Biodiversity Exploratories
Impact of land-use intensity and landscape structure on the biodiversity and functioning of soil food webs (SOILFOODWEB, 2008-2011)
The German Research Foundation (DFG) established three exemplary large-scale and long-term research sites in the framework of an initiative to advance biodiversity research in Germany (Biodiversity Exploratories). These exploratories establish the scientific infrastructure and develop the intellectual framework needed to address critical questions about changes in biodiversity and to evaluate the impacts of those changes for ecosystem processes. Thus, in the exploratories biodiversity and ecosystem research will be merged at a large scale and with a long-term perspective.

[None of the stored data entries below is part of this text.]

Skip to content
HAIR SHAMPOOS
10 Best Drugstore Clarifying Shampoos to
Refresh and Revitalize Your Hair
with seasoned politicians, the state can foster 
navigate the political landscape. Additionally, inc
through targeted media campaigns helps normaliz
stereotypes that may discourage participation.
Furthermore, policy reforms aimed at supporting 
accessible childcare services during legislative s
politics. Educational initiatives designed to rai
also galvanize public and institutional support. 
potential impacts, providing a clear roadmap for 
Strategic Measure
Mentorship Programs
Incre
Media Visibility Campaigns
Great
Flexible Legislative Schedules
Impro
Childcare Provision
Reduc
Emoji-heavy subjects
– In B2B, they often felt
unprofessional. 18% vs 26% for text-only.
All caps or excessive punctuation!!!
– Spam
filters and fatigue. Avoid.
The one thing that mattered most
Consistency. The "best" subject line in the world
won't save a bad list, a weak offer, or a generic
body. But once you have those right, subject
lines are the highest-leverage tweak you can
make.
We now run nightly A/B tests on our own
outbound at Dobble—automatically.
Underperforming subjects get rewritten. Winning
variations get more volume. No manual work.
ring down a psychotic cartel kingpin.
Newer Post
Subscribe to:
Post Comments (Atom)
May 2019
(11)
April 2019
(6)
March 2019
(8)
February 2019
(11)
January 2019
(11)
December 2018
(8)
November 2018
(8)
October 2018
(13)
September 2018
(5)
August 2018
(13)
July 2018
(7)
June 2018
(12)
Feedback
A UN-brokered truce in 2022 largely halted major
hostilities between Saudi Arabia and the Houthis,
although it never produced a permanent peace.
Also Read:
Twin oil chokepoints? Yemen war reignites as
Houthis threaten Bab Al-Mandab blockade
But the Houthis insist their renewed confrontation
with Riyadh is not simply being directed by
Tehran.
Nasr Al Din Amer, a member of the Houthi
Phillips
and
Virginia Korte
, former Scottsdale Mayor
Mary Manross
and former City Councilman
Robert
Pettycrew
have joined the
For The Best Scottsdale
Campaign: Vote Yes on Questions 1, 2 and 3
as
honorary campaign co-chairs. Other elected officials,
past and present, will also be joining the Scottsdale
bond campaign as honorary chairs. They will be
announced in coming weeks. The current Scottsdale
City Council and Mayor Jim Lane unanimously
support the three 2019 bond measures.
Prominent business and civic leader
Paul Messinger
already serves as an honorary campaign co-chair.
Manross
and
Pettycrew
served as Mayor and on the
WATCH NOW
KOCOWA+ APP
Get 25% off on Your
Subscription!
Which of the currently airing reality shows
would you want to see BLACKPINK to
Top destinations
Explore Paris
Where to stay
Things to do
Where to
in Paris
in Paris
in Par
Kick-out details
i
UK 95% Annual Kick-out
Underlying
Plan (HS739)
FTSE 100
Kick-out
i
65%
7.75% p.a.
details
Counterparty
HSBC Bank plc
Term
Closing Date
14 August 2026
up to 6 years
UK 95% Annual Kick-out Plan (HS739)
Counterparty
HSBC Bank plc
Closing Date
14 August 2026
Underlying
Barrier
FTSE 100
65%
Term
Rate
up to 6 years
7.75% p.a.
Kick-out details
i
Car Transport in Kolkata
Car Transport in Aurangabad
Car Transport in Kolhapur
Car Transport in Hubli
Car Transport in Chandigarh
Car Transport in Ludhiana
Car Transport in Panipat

Our project SOILFOODWEB aims at investigating the effects of land-use intensity and landscape context on soil food webs and associated ecosystem functions. The community structure of soil biota in terms of species diversity, functional diversity, body size and abundance distributions will be compared between the three Exploratories (i.e. ecoregions) and two opposite land-use intensities (intensive and extensive) under consideration of landscape structure (heterogeneous to homogeneous). Our laboratory studies aim at identifying key components of soil food webs that may alter below- and aboveground processes. We shall complement the explorative approach of the Biodiversity Exploratories with manipulative experiments in the field and microcosms. Ultimately, a better understanding of the effects of land-use intensity on food-web structure and biodiversity-function relationships in soil will allow establishing management practices that minimize adverse effects on edaphic communities and maintain a high level of functional integrity. Our main hypotheses are:
We expect to find
species that take a key position in soil food webs across different
ecosystems and thereby contribute disproportionately to ecosystem
processes.
We hypothesise that land-use intensity will not
affect the biodiversity of different soil taxa in a similar way but that
its effects will very much depend on the landscape context.
We expect differential responses of the epigeic soil fauna to changes in land-use intensity and landscape structure.